La señora de Aymaret, que era grande entusiasta por las artes, sentía viva admiración por los talentos de Jacques Fabrice. Poseía la vizcondesa algunas acuarelas que databan de los primeros tiempos del pintor, verdadero tesoro de cuya propiedad considerábase orgullosa. La llegada del artista a los Genets despertó en ella ardiente curiosidad, y le gustó el hombre por su modesto continente y su grave melancolía. Constantemente preocupada de la situación penosa y precaria de su amiga Beatriz, recordaba ella que antes de los desastres de la familia de Sardonne, había demostrado aquella joven serias aficiones por la pintura a la acuarela, y la señora de Aymaret se dijo que Fabrice podría darle algunas lecciones durante su residencia en los Genets, alentando al mismo tiempo sus naturales disposiciones y dando así vida a sólidas aptitudes que podrían asegurar tal vez a la huérfana una existencia independiente en lo futuro.
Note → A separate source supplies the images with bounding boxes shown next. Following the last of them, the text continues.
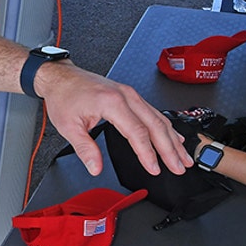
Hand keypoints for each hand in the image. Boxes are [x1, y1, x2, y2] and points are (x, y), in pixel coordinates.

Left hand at [37, 63, 191, 176]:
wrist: (61, 76)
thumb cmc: (64, 96)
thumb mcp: (68, 126)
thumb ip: (85, 148)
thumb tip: (95, 167)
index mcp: (112, 102)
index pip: (137, 132)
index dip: (148, 153)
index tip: (155, 168)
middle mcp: (126, 96)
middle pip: (156, 125)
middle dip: (170, 149)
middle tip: (179, 167)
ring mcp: (130, 94)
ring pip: (159, 118)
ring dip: (173, 139)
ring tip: (183, 157)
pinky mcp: (130, 95)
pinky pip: (153, 112)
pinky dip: (166, 127)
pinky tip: (174, 137)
Beatriz, a pesar de su amargo desapego a todo, aceptó la idea con algún interés.

—Pero—objetó a su amiga—, ¿cómo pedir semejante favor a ese caballero?... Yo nunca me atreveré.

—Podrías—replicóle la vizcondesa—rogar al señor de Pierrepont que se encargara de hablarle.

—No—dijo Beatriz—; el señor de Pierrepont podría disgustar a su tía dando ese paso.

—No me parece que la epidermis del marqués sea tan delicada por lo que se refiere a manías de la baronesa... Por otra parte, nada nos obliga a desenvolver a Pedro nuestro plan de operaciones... Es natural que tú procures perfeccionar tus conocimientos cuando la ocasión se te presente... ¿Quieres que yo le hable al marqués?

—Me harías un gran favor.

El mismo día que ocurrió esta conversación, la banda de invitados fue a visitar cierta estación termal próxima a los Genets. Pierrepont se había quedado en el castillo pretextando una ocupación cualquiera, y como la señora de Aymaret saliese del parque para volver a los Loges, atravesando el vecino bosque, advirtió que Pedro se hallaba desatando una canoa junto al estanque que alimentaba el riachuelo del parque.